# PROMPT
The required result is a line count: how many lines in this data hold the word "estado". Give only that.

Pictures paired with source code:
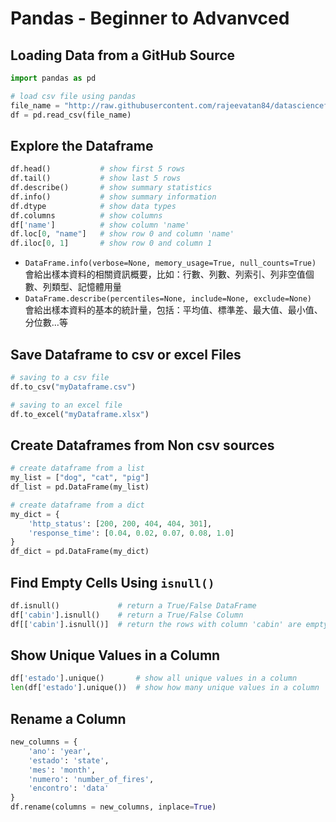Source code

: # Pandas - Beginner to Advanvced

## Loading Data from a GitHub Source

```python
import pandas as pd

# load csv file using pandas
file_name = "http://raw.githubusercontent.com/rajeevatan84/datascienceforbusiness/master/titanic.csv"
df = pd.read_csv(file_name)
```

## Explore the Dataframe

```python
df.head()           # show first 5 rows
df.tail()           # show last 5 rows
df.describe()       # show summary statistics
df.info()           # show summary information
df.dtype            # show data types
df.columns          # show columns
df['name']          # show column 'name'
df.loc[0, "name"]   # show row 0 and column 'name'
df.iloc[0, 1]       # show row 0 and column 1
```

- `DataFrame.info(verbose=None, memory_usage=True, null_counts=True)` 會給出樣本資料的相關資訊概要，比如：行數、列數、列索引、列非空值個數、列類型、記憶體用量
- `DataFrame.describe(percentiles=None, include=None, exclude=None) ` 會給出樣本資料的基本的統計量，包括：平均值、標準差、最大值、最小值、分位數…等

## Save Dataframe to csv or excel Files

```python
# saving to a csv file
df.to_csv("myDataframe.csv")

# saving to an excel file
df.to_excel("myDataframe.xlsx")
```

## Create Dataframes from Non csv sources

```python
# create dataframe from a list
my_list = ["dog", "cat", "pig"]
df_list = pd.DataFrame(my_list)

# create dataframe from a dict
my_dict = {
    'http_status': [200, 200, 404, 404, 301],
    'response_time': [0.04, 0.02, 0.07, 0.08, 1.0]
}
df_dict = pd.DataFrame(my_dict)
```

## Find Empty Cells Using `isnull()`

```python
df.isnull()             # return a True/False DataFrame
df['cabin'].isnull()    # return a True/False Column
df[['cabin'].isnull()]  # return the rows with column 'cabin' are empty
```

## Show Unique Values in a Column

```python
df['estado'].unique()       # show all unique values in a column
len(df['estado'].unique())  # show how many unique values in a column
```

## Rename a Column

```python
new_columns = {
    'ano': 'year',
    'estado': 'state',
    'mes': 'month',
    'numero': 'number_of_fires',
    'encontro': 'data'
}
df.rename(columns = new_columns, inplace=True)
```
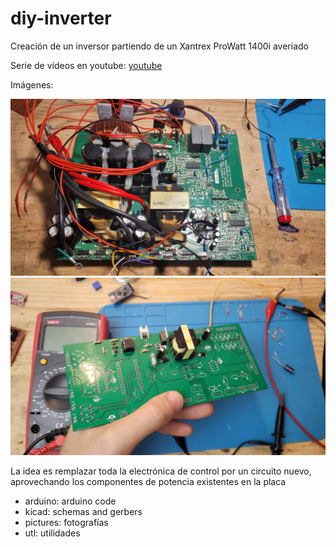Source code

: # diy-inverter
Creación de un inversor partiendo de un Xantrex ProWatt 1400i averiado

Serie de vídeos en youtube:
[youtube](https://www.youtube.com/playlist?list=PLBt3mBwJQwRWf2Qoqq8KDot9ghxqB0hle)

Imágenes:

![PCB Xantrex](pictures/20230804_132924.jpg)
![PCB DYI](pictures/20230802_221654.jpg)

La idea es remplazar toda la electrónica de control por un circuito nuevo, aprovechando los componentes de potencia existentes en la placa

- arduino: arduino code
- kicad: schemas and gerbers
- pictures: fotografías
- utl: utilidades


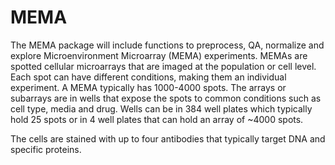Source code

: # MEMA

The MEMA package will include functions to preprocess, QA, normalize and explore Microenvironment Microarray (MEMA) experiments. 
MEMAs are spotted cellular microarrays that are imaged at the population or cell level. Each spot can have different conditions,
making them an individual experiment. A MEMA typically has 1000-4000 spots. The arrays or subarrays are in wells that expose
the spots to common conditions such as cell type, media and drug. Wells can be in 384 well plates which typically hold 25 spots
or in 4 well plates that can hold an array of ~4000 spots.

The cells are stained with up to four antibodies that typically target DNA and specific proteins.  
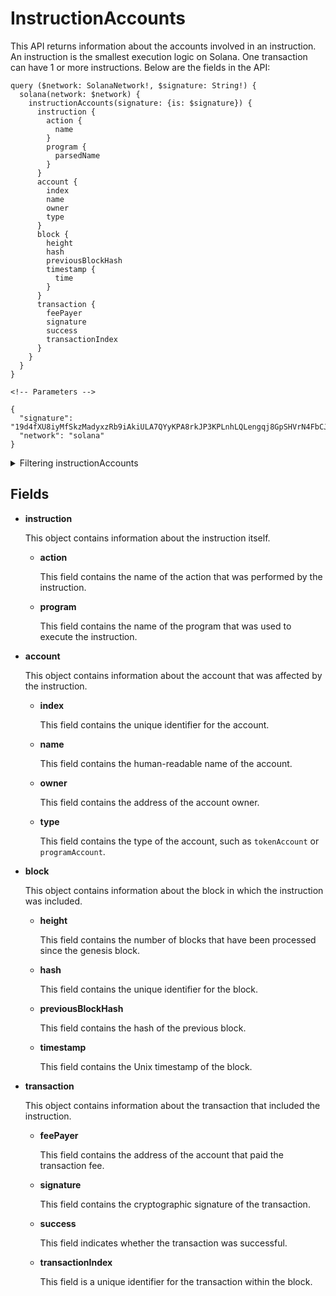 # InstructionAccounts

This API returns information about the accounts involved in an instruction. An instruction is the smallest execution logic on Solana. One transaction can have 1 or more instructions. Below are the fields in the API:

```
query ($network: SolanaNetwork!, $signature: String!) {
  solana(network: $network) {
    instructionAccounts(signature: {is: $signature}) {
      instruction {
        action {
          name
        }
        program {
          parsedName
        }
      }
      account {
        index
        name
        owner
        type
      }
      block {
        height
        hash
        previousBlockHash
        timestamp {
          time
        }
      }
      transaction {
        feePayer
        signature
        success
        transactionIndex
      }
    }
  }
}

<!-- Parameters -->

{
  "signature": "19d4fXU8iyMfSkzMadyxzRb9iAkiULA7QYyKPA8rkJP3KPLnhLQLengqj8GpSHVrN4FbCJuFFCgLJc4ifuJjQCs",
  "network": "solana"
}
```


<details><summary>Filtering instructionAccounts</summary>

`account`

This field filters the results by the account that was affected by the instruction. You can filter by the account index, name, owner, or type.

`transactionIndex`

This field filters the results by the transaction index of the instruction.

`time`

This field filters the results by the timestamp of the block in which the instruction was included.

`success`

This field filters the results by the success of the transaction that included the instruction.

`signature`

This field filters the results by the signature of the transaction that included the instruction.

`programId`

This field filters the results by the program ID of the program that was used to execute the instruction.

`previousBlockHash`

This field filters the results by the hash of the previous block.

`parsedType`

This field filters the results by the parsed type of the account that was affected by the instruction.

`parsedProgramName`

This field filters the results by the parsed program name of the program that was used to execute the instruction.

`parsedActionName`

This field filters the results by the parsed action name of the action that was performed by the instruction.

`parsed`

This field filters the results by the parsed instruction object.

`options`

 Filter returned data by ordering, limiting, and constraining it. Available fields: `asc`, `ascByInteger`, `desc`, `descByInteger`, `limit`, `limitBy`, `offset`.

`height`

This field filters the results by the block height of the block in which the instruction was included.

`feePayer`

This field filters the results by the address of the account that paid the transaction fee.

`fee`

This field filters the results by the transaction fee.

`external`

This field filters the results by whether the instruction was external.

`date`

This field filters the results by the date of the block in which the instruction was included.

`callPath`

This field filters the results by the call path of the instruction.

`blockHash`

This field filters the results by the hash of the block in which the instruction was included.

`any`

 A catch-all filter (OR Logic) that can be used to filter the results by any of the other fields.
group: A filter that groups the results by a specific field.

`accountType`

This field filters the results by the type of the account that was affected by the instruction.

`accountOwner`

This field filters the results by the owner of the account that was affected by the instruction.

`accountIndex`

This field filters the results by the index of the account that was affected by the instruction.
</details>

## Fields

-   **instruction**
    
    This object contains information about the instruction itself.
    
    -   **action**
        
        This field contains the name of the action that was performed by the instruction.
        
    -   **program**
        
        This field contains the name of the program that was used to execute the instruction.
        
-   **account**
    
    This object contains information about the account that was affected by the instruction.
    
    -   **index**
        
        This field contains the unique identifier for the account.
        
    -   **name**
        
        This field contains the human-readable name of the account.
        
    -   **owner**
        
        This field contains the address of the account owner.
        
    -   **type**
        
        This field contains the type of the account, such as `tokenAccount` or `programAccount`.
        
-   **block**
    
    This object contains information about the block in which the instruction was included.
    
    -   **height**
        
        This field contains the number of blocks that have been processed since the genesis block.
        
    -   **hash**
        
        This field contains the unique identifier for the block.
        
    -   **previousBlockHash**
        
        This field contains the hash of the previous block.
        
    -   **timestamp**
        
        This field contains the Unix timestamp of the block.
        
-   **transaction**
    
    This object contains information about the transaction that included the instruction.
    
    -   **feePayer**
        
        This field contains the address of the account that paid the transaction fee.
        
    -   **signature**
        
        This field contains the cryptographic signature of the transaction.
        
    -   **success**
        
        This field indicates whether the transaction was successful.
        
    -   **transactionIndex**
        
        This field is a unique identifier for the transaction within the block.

# RESULT
3